▸ **Written task a**
According to the Reed College recollections, what subject was Arthur Leigh's course in?

▸ **Excerpted passage**
☆ ☆ ☆ ☆ ☆

Who inspired, challenged, supported, and influenced my goals and intellectual development? The Reed environment, especially the Reed women. But if you must have names: Lloyd Reynolds, from whom I had no courses at all, but he seemed to do everything to perfection and with absolute honesty. Arthur F. Scott, who gave us a few lectures in radiochemistry but in whose house and with whose family I spent many stimulating happy hours. Arthur Livermore, Fred Ayres, Joe Bunnett, who taught me much chemistry, and in retrospect I wished I had stayed a fifth year and learned more from them.


Herb Gladstone, whose music was food for the soul. Stanley Moore, whose discussions always provoked. Arthur Leigh, who taught a great course in U.S. labor economics. David French, who had parties where his brilliant students carried on discussions and arguments in anthropology and sociology into the small hours. One could learn more in those sessions than in several formal courses. Not to forget that great dean of students, Ann Shepard, who gave us all the freedoms and looked at us as responsible Reed women and men.

a. verdi farmanfarmaian ’52

I was very fortunate during my years at Reed to work with Edward Segel of the history department. When I began as a freshman in 1988, Ed was my faculty adviser, assigned to help me and other naive first-year students adjust to the rigors of the Reed curriculum. Thankfully, he took this job very seriously. Ed not only helped me figure out my schedules over the years, he took the time to make sure that I was developing as a scholar AND as a person. Currently, I am getting Ph.D.-level training in psychology so I can be the kind of intellectually honest, dedicated scholar/ professor/ counselor that Edward Segel helped prepare me, and many others, to be. He didn’t ask me to be loyal to the field of history or the institution of Reed College or even to him personally. Instead, he taught me to be loyal (and vulnerable) to the learning process, both intellectually and emotionally, the only sure way that we can hope to grow as scholars and human beings.

john holcomb ’92

Professor George Bernard Noble’s courses in comparative government, international relations, and international law played a key role in guiding me after graduate school to a successful career in the U.S. State Department. Current international and national affairs were an integral and indispensable background for Dr. Noble’s courses and, in my own case, led to a thesis on isolationist propaganda in the U.S. prior to World War II. I will also never forget informal evenings at Dr. Noble’s home with classmates for conversations with such scholars as Harold Laski, Dennis Brogan, and James T. Shotwell, or to listen and share reactions to important speeches of President Roosevelt at a critical period in American history.

☆ ☆ ☆ ☆ ☆

▸ **Records for processing**
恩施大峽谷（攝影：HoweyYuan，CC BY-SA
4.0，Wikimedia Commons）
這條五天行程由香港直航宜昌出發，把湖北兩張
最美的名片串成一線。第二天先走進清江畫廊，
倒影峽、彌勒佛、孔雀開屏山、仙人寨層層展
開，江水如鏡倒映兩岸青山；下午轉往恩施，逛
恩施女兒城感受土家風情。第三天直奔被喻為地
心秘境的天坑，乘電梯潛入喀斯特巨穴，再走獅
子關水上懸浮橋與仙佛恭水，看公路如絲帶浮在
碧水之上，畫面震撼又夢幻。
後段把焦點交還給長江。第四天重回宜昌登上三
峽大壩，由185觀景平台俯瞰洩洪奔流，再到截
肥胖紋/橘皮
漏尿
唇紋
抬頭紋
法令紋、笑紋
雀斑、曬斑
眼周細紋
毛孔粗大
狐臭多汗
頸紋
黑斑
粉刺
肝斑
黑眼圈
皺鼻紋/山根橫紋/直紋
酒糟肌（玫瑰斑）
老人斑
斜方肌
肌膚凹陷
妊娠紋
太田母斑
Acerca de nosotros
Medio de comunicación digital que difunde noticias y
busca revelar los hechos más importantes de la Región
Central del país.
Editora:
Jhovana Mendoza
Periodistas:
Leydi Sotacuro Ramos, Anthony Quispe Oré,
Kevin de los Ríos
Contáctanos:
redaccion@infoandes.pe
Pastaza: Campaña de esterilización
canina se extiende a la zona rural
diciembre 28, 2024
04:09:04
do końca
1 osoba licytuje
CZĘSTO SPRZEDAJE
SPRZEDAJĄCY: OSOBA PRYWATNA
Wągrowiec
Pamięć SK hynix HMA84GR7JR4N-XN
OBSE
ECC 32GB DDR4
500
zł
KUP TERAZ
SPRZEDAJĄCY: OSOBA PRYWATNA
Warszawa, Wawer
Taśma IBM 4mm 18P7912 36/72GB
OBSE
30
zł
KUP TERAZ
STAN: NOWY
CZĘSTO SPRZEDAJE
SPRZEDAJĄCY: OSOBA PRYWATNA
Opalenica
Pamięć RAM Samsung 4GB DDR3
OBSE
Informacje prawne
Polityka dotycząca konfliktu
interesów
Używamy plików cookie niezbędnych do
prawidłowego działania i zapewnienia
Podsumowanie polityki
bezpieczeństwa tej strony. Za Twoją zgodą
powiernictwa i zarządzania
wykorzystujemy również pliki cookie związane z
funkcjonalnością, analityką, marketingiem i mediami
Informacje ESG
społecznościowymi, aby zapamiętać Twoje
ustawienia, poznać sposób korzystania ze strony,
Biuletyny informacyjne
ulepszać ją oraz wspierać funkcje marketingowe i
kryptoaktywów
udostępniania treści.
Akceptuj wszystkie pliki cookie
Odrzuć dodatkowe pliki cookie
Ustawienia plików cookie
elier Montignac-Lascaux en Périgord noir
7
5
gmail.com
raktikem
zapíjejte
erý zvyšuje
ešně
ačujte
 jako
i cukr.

☆ ☆ ☆ ☆ ☆

▸ **Written task b**
Return each line of the records that contains the word "strony".

▸ **Response a**
U.S. labor economics.

▸ **Response b**
bezpieczeństwa tej strony. Za Twoją zgodą
ustawienia, poznać sposób korzystania ze strony,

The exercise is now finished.